Mailtracking problem with a self built dashboard

      hey mates,

maybe some of you could help me with a problem i'm acutally trying to solve.

we're using logstash in combination with logstash-forwarder and elasticsearch to store the data.

we're trying to analyze our internal mail tracking. so we've got about
5 different kinds of log types and so we have 5 different queue ids
(each system gives the incoming mail a different id) for one message id
which is equal over the different systems. so e.g. we have 10 entries
with the queue id 1234 but only one entry with the queue id 1234 and the
message id xyz. but we need to combine / match / map every of these
entries with the correct message id over all of these different log

our problem now is to match the data correct to our dashboard.

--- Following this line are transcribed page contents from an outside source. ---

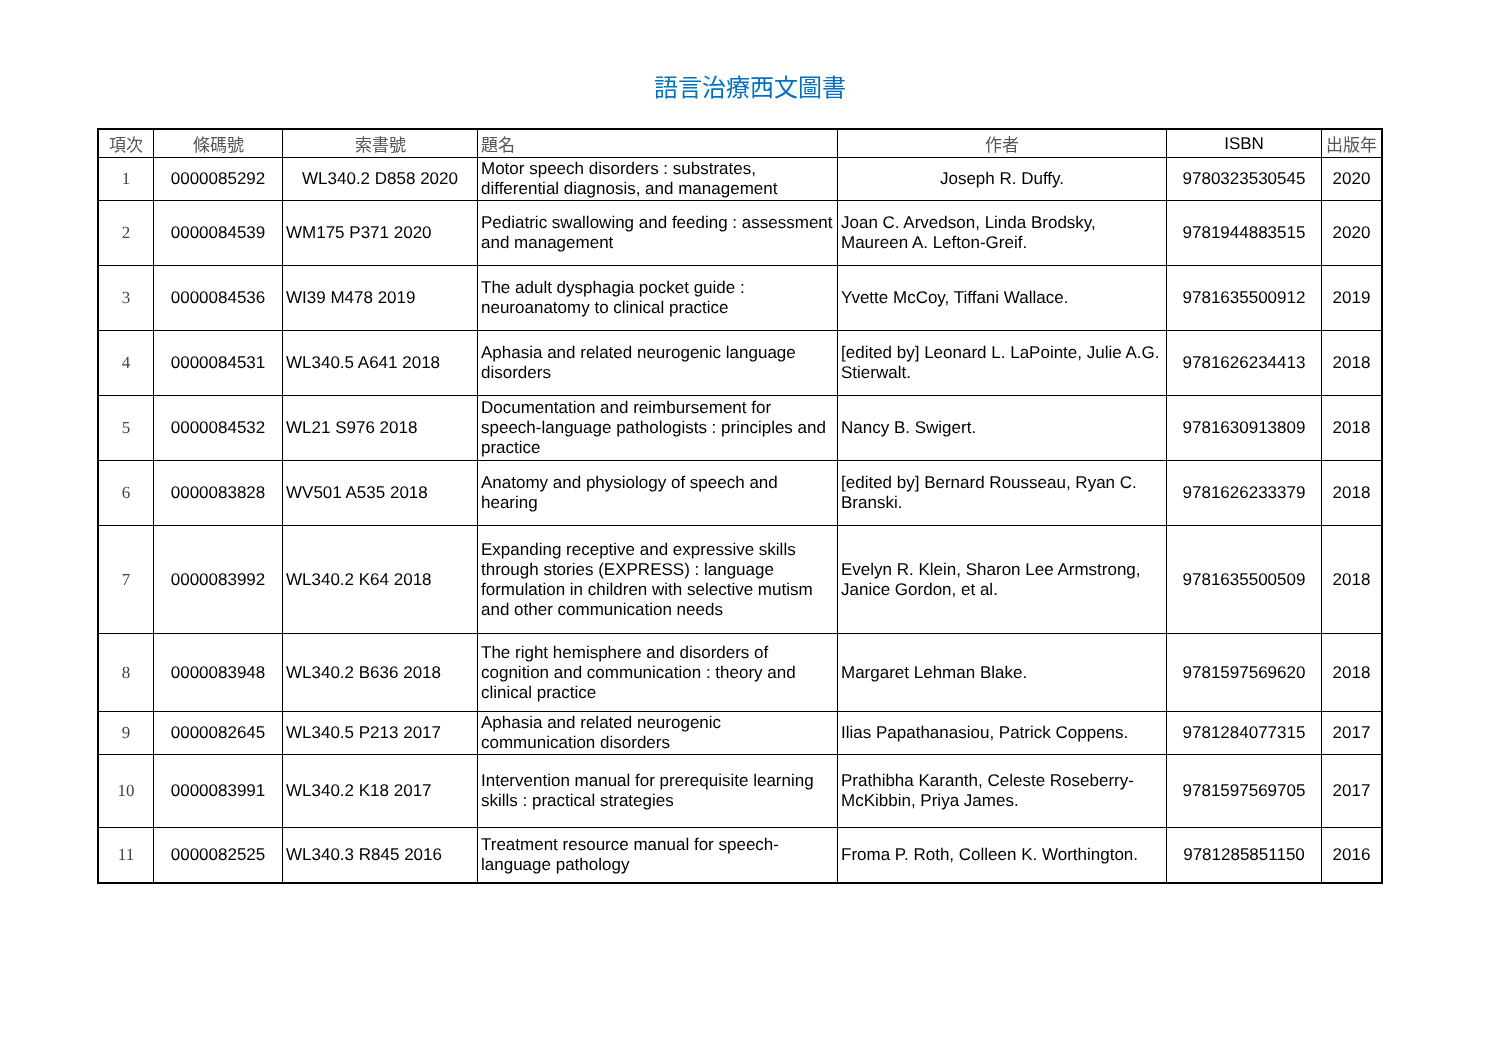語言治療西文圖書
| 項次 | 條碼號 | 索書號 | 題名 | 作者 | ISBN | 出版年 |
| --- | --- | --- | --- | --- | --- | --- |
| 1 | 0000085292 | WL340.2 D858 2020 | Motor speech disorders : substrates, differential diagnosis, and management | Joseph R. Duffy. | 9780323530545 | 2020 |
| 2 | 0000084539 | WM175 P371 2020 | Pediatric swallowing and feeding : assessment and management | Joan C. Arvedson, Linda Brodsky, Maureen A. Lefton-Greif. | 9781944883515 | 2020 |
| 3 | 0000084536 | WI39 M478 2019 | The adult dysphagia pocket guide : neuroanatomy to clinical practice | Yvette McCoy, Tiffani Wallace. | 9781635500912 | 2019 |
| 4 | 0000084531 | WL340.5 A641 2018 | Aphasia and related neurogenic language disorders | [edited by] Leonard L. LaPointe, Julie A.G. Stierwalt. | 9781626234413 | 2018 |
| 5 | 0000084532 | WL21 S976 2018 | Documentation and reimbursement for speech-language pathologists : principles and practice | Nancy B. Swigert. | 9781630913809 | 2018 |
| 6 | 0000083828 | WV501 A535 2018 | Anatomy and physiology of speech and hearing | [edited by] Bernard Rousseau, Ryan C. Branski. | 9781626233379 | 2018 |
| 7 | 0000083992 | WL340.2 K64 2018 | Expanding receptive and expressive skills through stories (EXPRESS) : language formulation in children with selective mutism and other communication needs | Evelyn R. Klein, Sharon Lee Armstrong, Janice Gordon, et al. | 9781635500509 | 2018 |
| 8 | 0000083948 | WL340.2 B636 2018 | The right hemisphere and disorders of cognition and communication : theory and clinical practice | Margaret Lehman Blake. | 9781597569620 | 2018 |
| 9 | 0000082645 | WL340.5 P213 2017 | Aphasia and related neurogenic communication disorders | Ilias Papathanasiou, Patrick Coppens. | 9781284077315 | 2017 |
| 10 | 0000083991 | WL340.2 K18 2017 | Intervention manual for prerequisite learning skills : practical strategies | Prathibha Karanth, Celeste Roseberry-McKibbin, Priya James. | 9781597569705 | 2017 |
| 11 | 0000082525 | WL340.3 R845 2016 | Treatment resource manual for speech-language pathology | Froma P. Roth, Colleen K. Worthington. | 9781285851150 | 2016 |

here are some examples of our logs we're looking for. some kinds of postfix stuff and some self built logs

first step of a mail (postfix server):

Jun 25 09:20:29 progov33 postfix/smtpd[18999]: D920718033: client=pcm20w8.procilon.local[]
Jun 25 09:20:29 progov33 postfix/cleanup[19004]: D920718033:
Jun 25 09:20:29 progov33 postfix/qmgr[3759]: D920718033:, size=28828, nrcpt=1 (queue active)
Jun 25 09:20:30 progov33 postfix/pipe[19005]: D920718033:, relay=julia-g, delay=0.13, delays=0.07/0.01/0/0.06, dsn=2.0.0, status=sent (delivered via julia-g service)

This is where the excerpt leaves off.